Supreme Court could dismiss Jack Smith from his special counsel appointment

 May 5, 2024

Supreme Court Justice Clarence Thomas appears to be open to the idea that special counsel Jack Smith's appointment was unconstitutional.

The Supreme Court is currently hearing arguments from former President Donald Trump's lawyers that Trump's alleged misconduct was covered by presidential immunity.

Furthermore, Trump's lawyers are arguing that Jack Smith's appointment as a special counsel is illegitimate on constitutional grounds.

During a hearing, Thomas asked Trump's attorney John Sauer, if “you, in this litigation, challenge the appointment of special counsel?”

Sauer responded by saying that they "have done so in the Southern District of Florida case, and we totally agree with the analysis provided by Attorney General Meese and Attorney General Mukasey.” Meese and Mukasey are former attorney generals who filed an amicus brief on Trump's behalf.

Smith Illegitimate

Thomas's inquiry makes it clear that he has read the brief and is considering the possibility that Smith's appointment violated the Constitution’s appointments clause.

If Thomas is asking these questions, it is very likely that the rest of the Supreme Court's bench will be considering these arguments as the case goes on.

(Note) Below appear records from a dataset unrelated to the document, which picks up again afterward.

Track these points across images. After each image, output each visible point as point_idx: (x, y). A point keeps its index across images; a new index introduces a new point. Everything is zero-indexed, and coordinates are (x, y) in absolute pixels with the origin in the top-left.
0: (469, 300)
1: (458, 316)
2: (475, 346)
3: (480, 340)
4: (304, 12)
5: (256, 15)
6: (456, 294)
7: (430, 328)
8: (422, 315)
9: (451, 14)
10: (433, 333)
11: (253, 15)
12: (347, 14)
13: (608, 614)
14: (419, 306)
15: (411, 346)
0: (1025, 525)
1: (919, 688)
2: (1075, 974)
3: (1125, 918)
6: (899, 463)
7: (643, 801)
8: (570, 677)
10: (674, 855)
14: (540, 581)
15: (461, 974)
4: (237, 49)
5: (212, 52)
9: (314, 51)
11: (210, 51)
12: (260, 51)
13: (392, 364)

The appointments clause states that the President "shall nominate, and by and with the Advice and Consent of the Senate, shall appoint Ambassadors, other public Ministers and Consuls, Judges of the Supreme Court, and all other Officers of the United States."

The clause continues "Congress may by Law vest the Appointment of such inferior Officers, as they think proper, in the President alone, in the Courts of Law, or in the Heads of Departments."

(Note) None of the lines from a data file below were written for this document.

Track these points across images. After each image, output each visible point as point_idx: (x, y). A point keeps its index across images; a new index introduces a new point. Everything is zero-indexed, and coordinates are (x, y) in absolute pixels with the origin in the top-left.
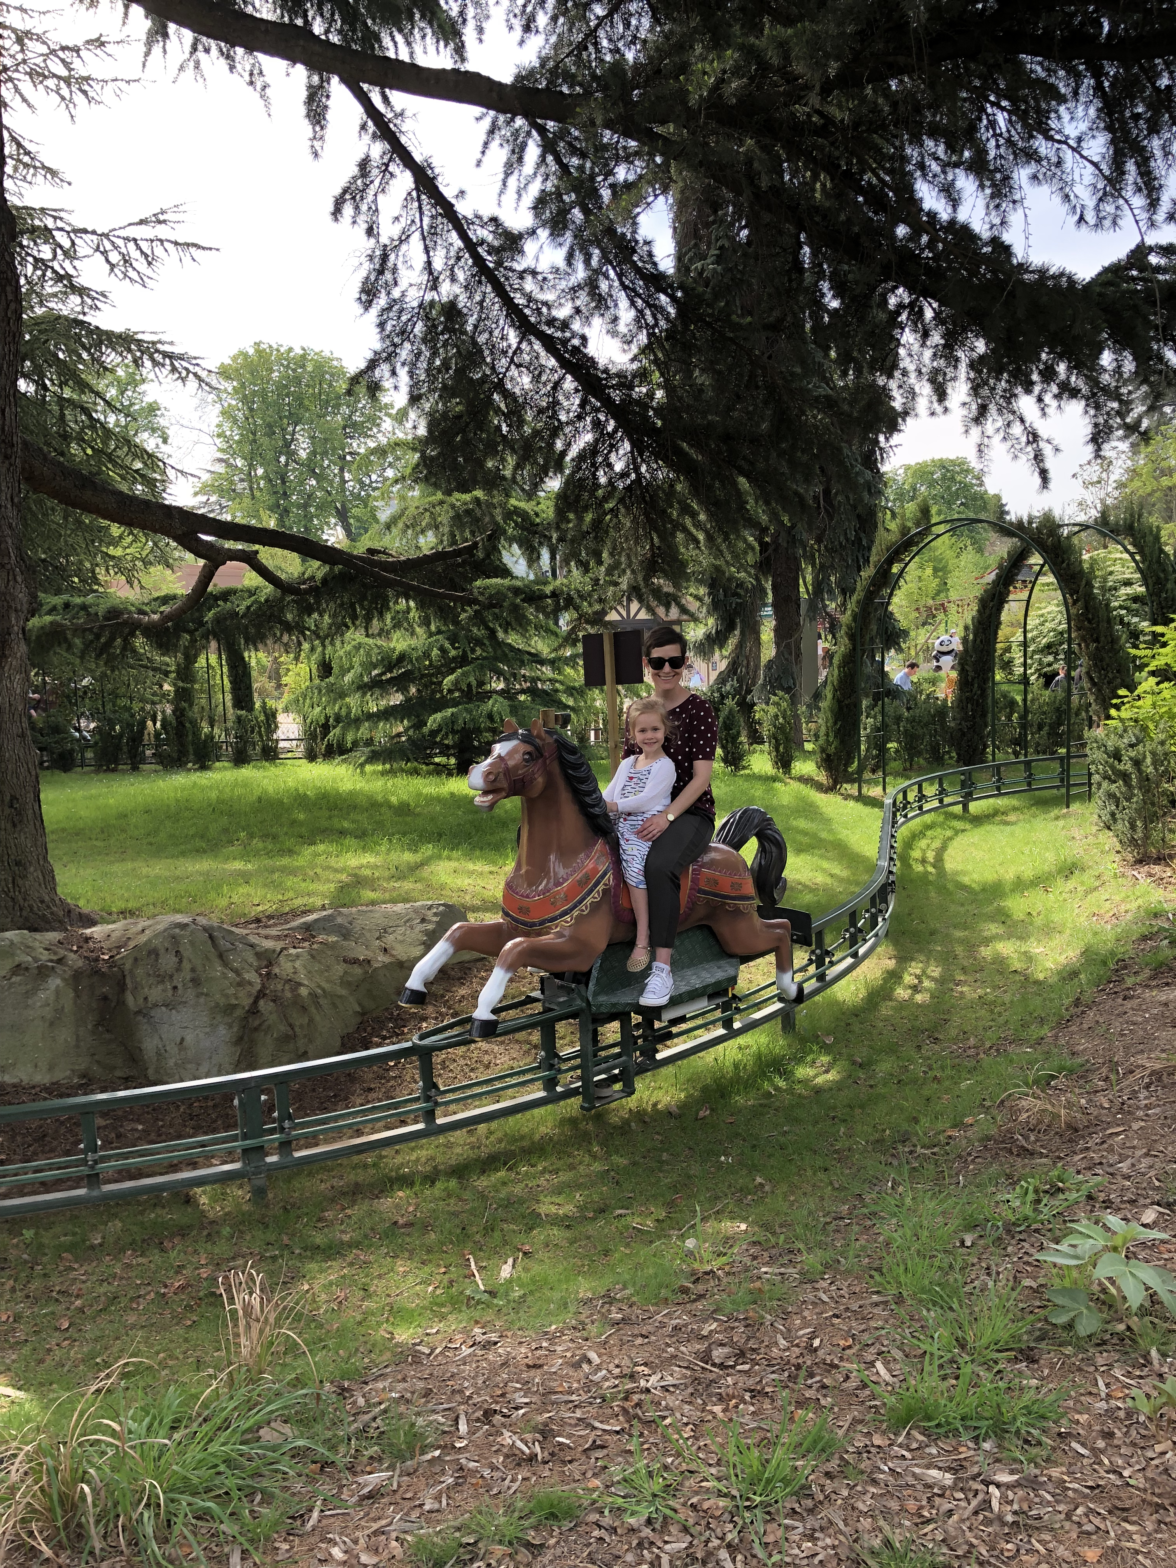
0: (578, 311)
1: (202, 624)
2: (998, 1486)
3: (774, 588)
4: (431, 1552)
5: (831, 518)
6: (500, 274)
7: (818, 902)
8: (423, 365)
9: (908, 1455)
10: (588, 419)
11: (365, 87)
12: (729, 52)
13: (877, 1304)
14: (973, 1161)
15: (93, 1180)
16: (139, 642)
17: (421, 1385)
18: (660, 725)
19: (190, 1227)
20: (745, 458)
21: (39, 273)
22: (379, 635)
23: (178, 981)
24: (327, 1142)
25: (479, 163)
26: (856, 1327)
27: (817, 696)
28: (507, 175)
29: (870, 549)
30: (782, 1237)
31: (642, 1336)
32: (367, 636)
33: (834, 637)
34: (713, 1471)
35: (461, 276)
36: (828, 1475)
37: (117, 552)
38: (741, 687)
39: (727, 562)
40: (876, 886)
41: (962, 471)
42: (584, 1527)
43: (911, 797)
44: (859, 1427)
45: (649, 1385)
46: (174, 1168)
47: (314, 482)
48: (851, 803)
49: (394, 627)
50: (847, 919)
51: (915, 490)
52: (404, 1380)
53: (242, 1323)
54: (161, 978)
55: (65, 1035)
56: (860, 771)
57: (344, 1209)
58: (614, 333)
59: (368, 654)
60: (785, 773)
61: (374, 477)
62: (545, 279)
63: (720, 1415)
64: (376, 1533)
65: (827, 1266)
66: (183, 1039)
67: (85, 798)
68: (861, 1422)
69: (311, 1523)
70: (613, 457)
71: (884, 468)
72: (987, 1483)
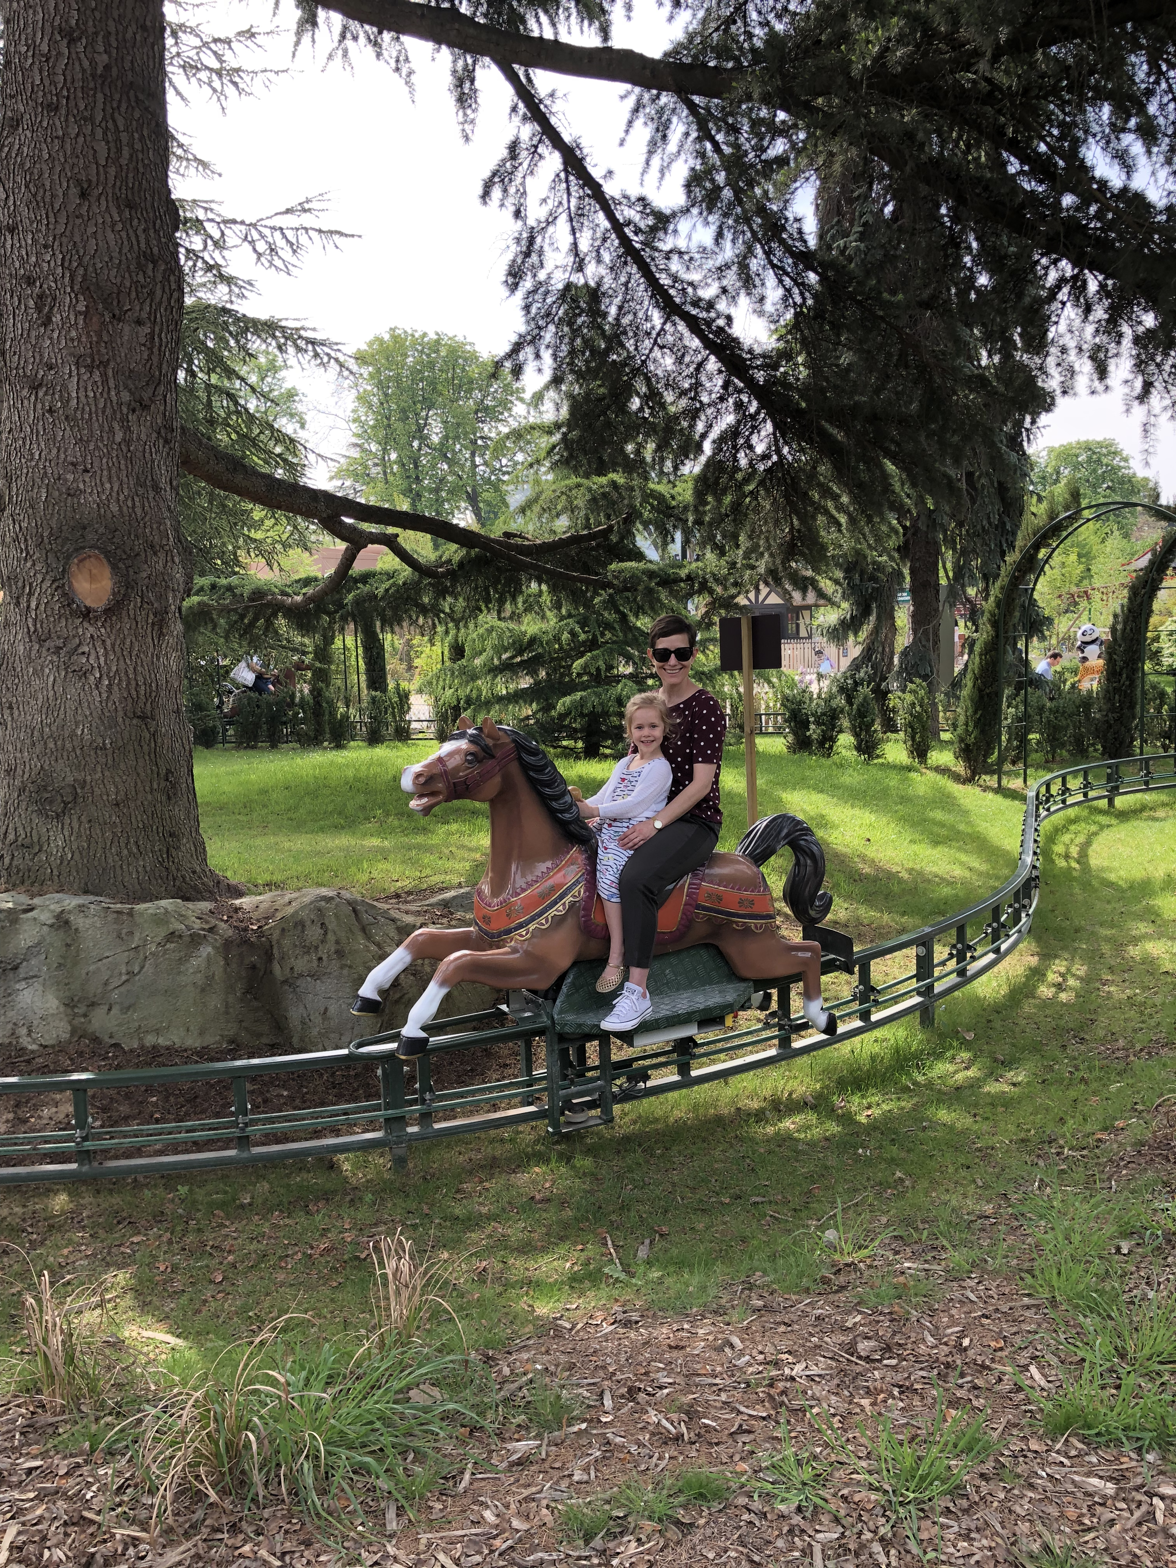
0: (724, 290)
1: (341, 606)
2: (1162, 1498)
3: (912, 572)
4: (582, 1523)
5: (973, 501)
6: (646, 254)
7: (957, 896)
8: (565, 348)
9: (1066, 1461)
10: (731, 400)
11: (516, 66)
12: (895, 20)
13: (1028, 1307)
14: (1125, 1166)
15: (244, 1142)
16: (281, 622)
17: (563, 1359)
18: (657, 721)
19: (335, 1192)
20: (893, 441)
21: (190, 263)
22: (511, 618)
23: (323, 952)
24: (464, 1115)
25: (622, 143)
26: (1008, 1329)
27: (956, 684)
28: (650, 153)
29: (1014, 534)
30: (925, 1233)
31: (785, 1324)
32: (500, 619)
33: (974, 623)
34: (864, 1464)
35: (607, 257)
36: (982, 1476)
37: (258, 535)
38: (875, 674)
39: (869, 546)
40: (1019, 880)
41: (1109, 453)
42: (733, 1510)
43: (1054, 790)
44: (1015, 1432)
45: (794, 1373)
46: (317, 1134)
47: (446, 467)
48: (990, 795)
49: (525, 610)
50: (988, 915)
51: (1058, 473)
52: (547, 1352)
53: (392, 1287)
54: (307, 949)
55: (215, 1002)
56: (1001, 761)
57: (481, 1182)
58: (761, 313)
59: (500, 637)
60: (920, 763)
61: (504, 461)
62: (691, 259)
63: (868, 1409)
64: (528, 1499)
65: (974, 1265)
66: (326, 1009)
67: (228, 774)
68: (1016, 1425)
69: (463, 1485)
70: (754, 439)
71: (1030, 450)
72: (1151, 1495)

With that refresher, that means Smith has no legitimacy because he was not nominated by the president and confirmed by the Senate. He was appointed to his position by Attorney General Merrick Garland.

Smith was not a member of the Department of Justice either and was a private citizen, not a public servant confirmed by the Senate.

Game Over

It's clear that Smith's appointment was not conducted properly and violates the appointments clause.

This issue has been largely overlooked but that may quickly change now that Justice Thomas is asking tough questions that likely have Smith's team panicking.

The Supreme Court already appears poised to side with Trump's arguments that he has presidential immunity and Smith being disqualified from his position would be just an insult to injury at this point.